Vallès continued to be an activist. He supported the two-month strike of Anzin miners in 1884. He also relaunched Le Cri du peuple in association with a member of the younger generation, Sévérine, who was to become one of the first campaigning feminist journalists and an early supporter of abortion rights.

Unfortunately his health was in decline – he suffered from diabetes – and he died aged only 52. Some 60,000 people attended his funeral. As a writer and a revolutionary he was part of the best tradition of those who made the Commune and established the first workers’ state.

The cover of Le Cri du peuple, 23 February, 1871

In Ordinary Times

Jean-Baptiste Clément (1836-1903) was a writer, member of the Commune Council, lifelong socialist militant and author of the song ‘Le Temps de Cerises‘ (The Time of Cherries). [1] The second issue of Le Cri, published on 23 February 1871, carried a letter in which he explained why he felt the newspaper’s title was so appropriate. The lyrical tone of the letter reflects his occupation but also palpably conveys the feelings of a population which had lived through a series of immense traumas.

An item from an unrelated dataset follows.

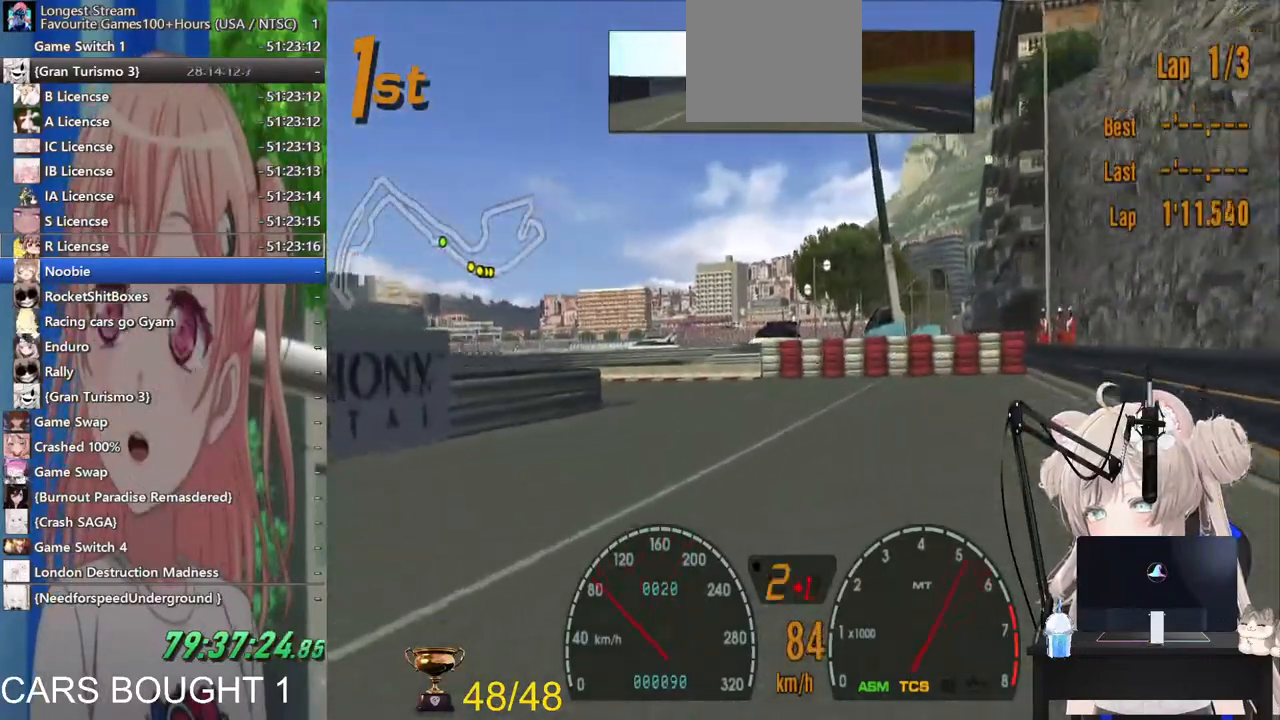
{"buttons": [], "left_stick": "left", "right_stick": "center", "events": []}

On 4 September 1870, following the collapse of Napoleon III’s armies in a series of battles and the emperor’s capture at Sedan, a republican Government of National Defense was formed, led by bourgeois politicians and with General Trochu as president. Paris then endured a siege by the Prussians (19 September 1870 to 28 January 1871) which the Government, relocated to Bordeaux and despite its rhetoric, failed to take effective measures to lift. [2] The Government’s eventual surrender to the Prussian army, which continued to occupy the eastern territories of Alsace of Lorraine, was bitterly felt. On 8 February elections to a National Assembly returned a conservative majority. Whilst the majority of Parisian deputies opposed capitulation, ministers led by Adolphe Thiers and Jules Favre set about agreeing terms with the Prussians.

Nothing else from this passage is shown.